------ SUPPLIED RECORDS ------
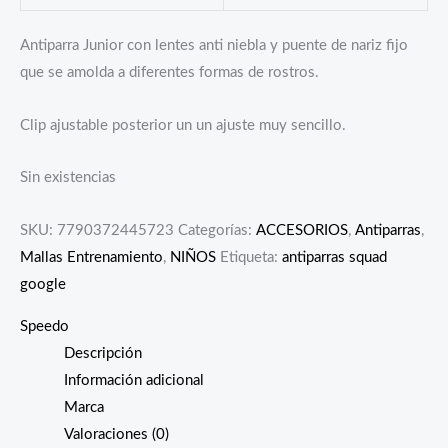
Antiparra Junior con lentes anti niebla y puente de nariz fijo
que se amolda a diferentes formas de rostros.
Clip ajustable posterior un un ajuste muy sencillo.
Sin existencias
SKU:
7790372445723
Categorías:
ACCESORIOS
,
Antiparras
,
Mallas Entrenamiento
,
NIÑOS
Etiqueta:
antiparras squad
google
Speedo
Descripción
Información adicional
Marca
Valoraciones (0)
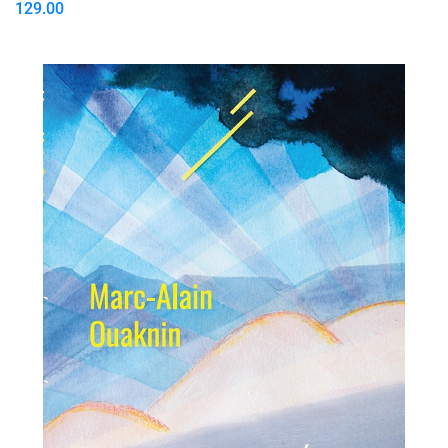
129.00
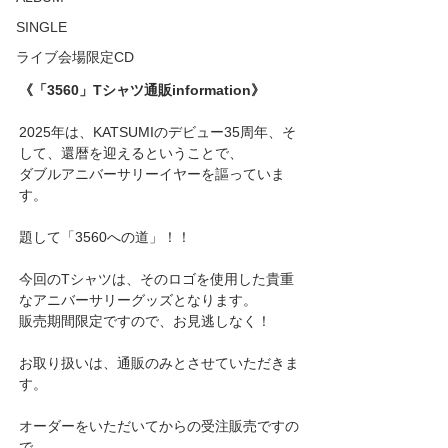
SINGLE
ライブ会場限定CD
《「3560」Tシャツ通販information》
2025年は、KATSUMIのデビュー35周年、そ
して、還暦を迎えるということで、
ダブルアニバーサリーイヤーを謳っていま
す。
題して「3560への道」！！
今回のTシャツは、そのロゴを使用した貴重
なアニバーサリーグッズとなります。
販売期間限定ですので、お見逃しなく！
お取り扱いは、通販のみとさせていただきま
す。
オーダーをいただいてからの受注販売ですの
で、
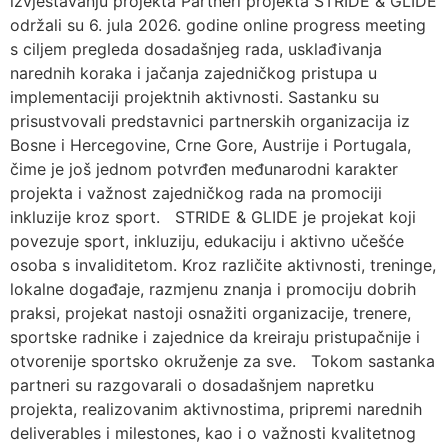
izvještavanju projekta Partneri projekta STRIDE & GLIDE
održali su 6. jula 2026. godine online progress meeting
s ciljem pregleda dosadašnjeg rada, usklađivanja
narednih koraka i jačanja zajedničkog pristupa u
implementaciji projektnih aktivnosti. Sastanku su
prisustvovali predstavnici partnerskih organizacija iz
Bosne i Hercegovine, Crne Gore, Austrije i Portugala,
čime je još jednom potvrđen međunarodni karakter
projekta i važnost zajedničkog rada na promociji
inkluzije kroz sport. STRIDE & GLIDE je projekat koji
povezuje sport, inkluziju, edukaciju i aktivno učešće
osoba s invaliditetom. Kroz različite aktivnosti, treninge,
lokalne događaje, razmjenu znanja i promociju dobrih
praksi, projekat nastoji osnažiti organizacije, trenere,
sportske radnike i zajednice da kreiraju pristupačnije i
otvorenije sportsko okruženje za sve. Tokom sastanka
partneri su razgovarali o dosadašnjem napretku
projekta, realizovanim aktivnostima, pripremi narednih
deliverables i milestones, kao i o važnosti kvalitetnog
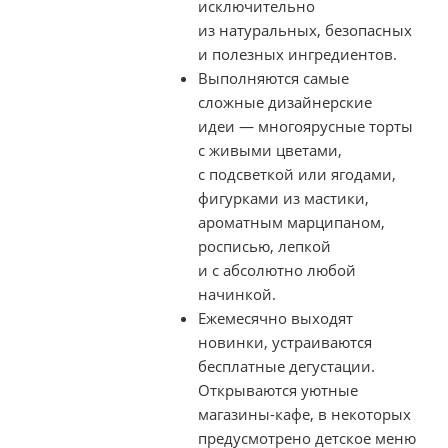
исключительно
из натуральных, безопасных
и полезных ингредиентов.
Выполняются самые
сложные дизайнерские
идеи — многоярусные торты
с живыми цветами,
с подсветкой или ягодами,
фигурками из мастики,
ароматным марципаном,
росписью, лепкой
и с абсолютно любой
начинкой.
Ежемесячно выходят
новинки, устраиваются
бесплатные дегустации.
Открываются уютные
магазины-кафе
, в некоторых
предусмотрено детское меню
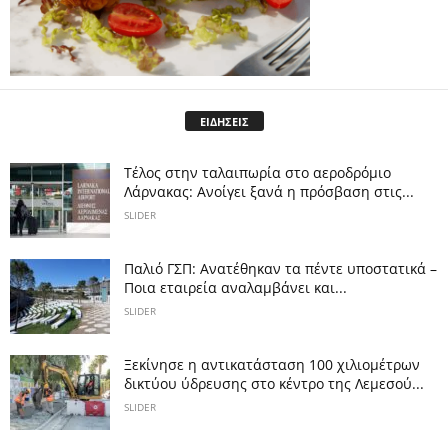
ΕΙΔΗΣΕΙΣ
Tέλος στην ταλαιπωρία στο αεροδρόμιο
Λάρνακας: Ανοίγει ξανά η πρόσβαση στις...
SLIDER
Παλιό ΓΣΠ: Ανατέθηκαν τα πέντε υποστατικά –
Ποια εταιρεία αναλαμβάνει και...
SLIDER
Ξεκίνησε η αντικατάσταση 100 χιλιομέτρων
δικτύου ύδρευσης στο κέντρο της Λεμεσού...
SLIDER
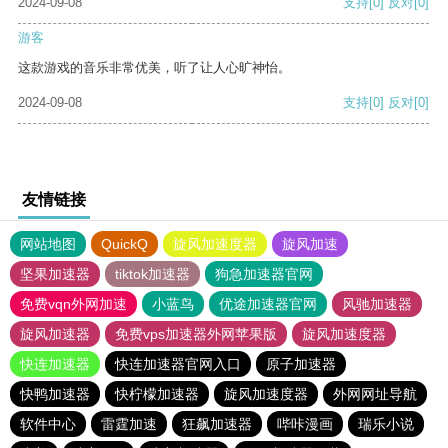
2024-09-08
支持
[0]
反对
[0]
游客
这款游戏的音乐非常优美，听了让人心旷神怡。
2024-09-08
支持
[0]
反对
[0]
友情链接
网站地图
QuickQ
旋风加速度器
旋风加速
坚果加速器
tiktok加速器
狗急加速器官网
免费vqn外网加速
小蓝鸟
优途加速器官网
风驰加速器
旋风加速器
免费vps加速器外网苹果版
旋风加速度器
快连加速器
快连加速器官网入口
原子加速器
快鸭加速器
快柠檬加速器
旋风加速度器
外网网址导航
软件中心
雷霆加速
狂飙加速器
哔咔漫画
瑞乐小说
------
• **TASK ITEM**: Copy every record exactly, but skip the pictures.

• **RESPONSE TO THIS EXERCISE**:
Antiparra Junior con lentes anti niebla y puente de nariz fijo
que se amolda a diferentes formas de rostros.
Clip ajustable posterior un un ajuste muy sencillo.
Sin existencias
SKU:
7790372445723
Categorías:
ACCESORIOS
,
Antiparras
,
Mallas Entrenamiento
,
NIÑOS
Etiqueta:
antiparras squad
google
Speedo
Descripción
Información adicional
Marca
Valoraciones (0)
129.00
SINGLE
ライブ会場限定CD
《「3560」Tシャツ通販information》
2025年は、KATSUMIのデビュー35周年、そ
して、還暦を迎えるということで、
ダブルアニバーサリーイヤーを謳っていま
す。
題して「3560への道」！！
今回のTシャツは、そのロゴを使用した貴重
なアニバーサリーグッズとなります。
販売期間限定ですので、お見逃しなく！
お取り扱いは、通販のみとさせていただきま
す。
オーダーをいただいてからの受注販売ですの
で、
izvještavanju projekta Partneri projekta STRIDE & GLIDE
održali su 6. jula 2026. godine online progress meeting
s ciljem pregleda dosadašnjeg rada, usklađivanja
narednih koraka i jačanja zajedničkog pristupa u
implementaciji projektnih aktivnosti. Sastanku su
prisustvovali predstavnici partnerskih organizacija iz
Bosne i Hercegovine, Crne Gore, Austrije i Portugala,
čime je još jednom potvrđen međunarodni karakter
projekta i važnost zajedničkog rada na promociji
inkluzije kroz sport. STRIDE & GLIDE je projekat koji
povezuje sport, inkluziju, edukaciju i aktivno učešće
osoba s invaliditetom. Kroz različite aktivnosti, treninge,
lokalne događaje, razmjenu znanja i promociju dobrih
praksi, projekat nastoji osnažiti organizacije, trenere,
sportske radnike i zajednice da kreiraju pristupačnije i
otvorenije sportsko okruženje za sve. Tokom sastanka
partneri su razgovarali o dosadašnjem napretku
projekta, realizovanim aktivnostima, pripremi narednih
deliverables i milestones, kao i o važnosti kvalitetnog
исключительно
из натуральных, безопасных
и полезных ингредиентов.
Выполняются самые
сложные дизайнерские
идеи — многоярусные торты
с живыми цветами,
с подсветкой или ягодами,
фигурками из мастики,
ароматным марципаном,
росписью, лепкой
и с абсолютно любой
начинкой.
Ежемесячно выходят
новинки, устраиваются
бесплатные дегустации.
Открываются уютные
магазины-кафе
, в некоторых
предусмотрено детское меню
ΕΙΔΗΣΕΙΣ
Tέλος στην ταλαιπωρία στο αεροδρόμιο
Λάρνακας: Ανοίγει ξανά η πρόσβαση στις...
SLIDER
Παλιό ΓΣΠ: Ανατέθηκαν τα πέντε υποστατικά –
Ποια εταιρεία αναλαμβάνει και...
SLIDER
Ξεκίνησε η αντικατάσταση 100 χιλιομέτρων
δικτύου ύδρευσης στο κέντρο της Λεμεσού...
SLIDER
2024-09-08
支持
[0]
反对
[0]
游客
这款游戏的音乐非常优美，听了让人心旷神怡。
2024-09-08
支持
[0]
反对
[0]
友情链接
网站地图
QuickQ
旋风加速度器
旋风加速
坚果加速器
tiktok加速器
狗急加速器官网
免费vqn外网加速
小蓝鸟
优途加速器官网
风驰加速器
旋风加速器
免费vps加速器外网苹果版
旋风加速度器
快连加速器
快连加速器官网入口
原子加速器
快鸭加速器
快柠檬加速器
旋风加速度器
外网网址导航
软件中心
雷霆加速
狂飙加速器
哔咔漫画
瑞乐小说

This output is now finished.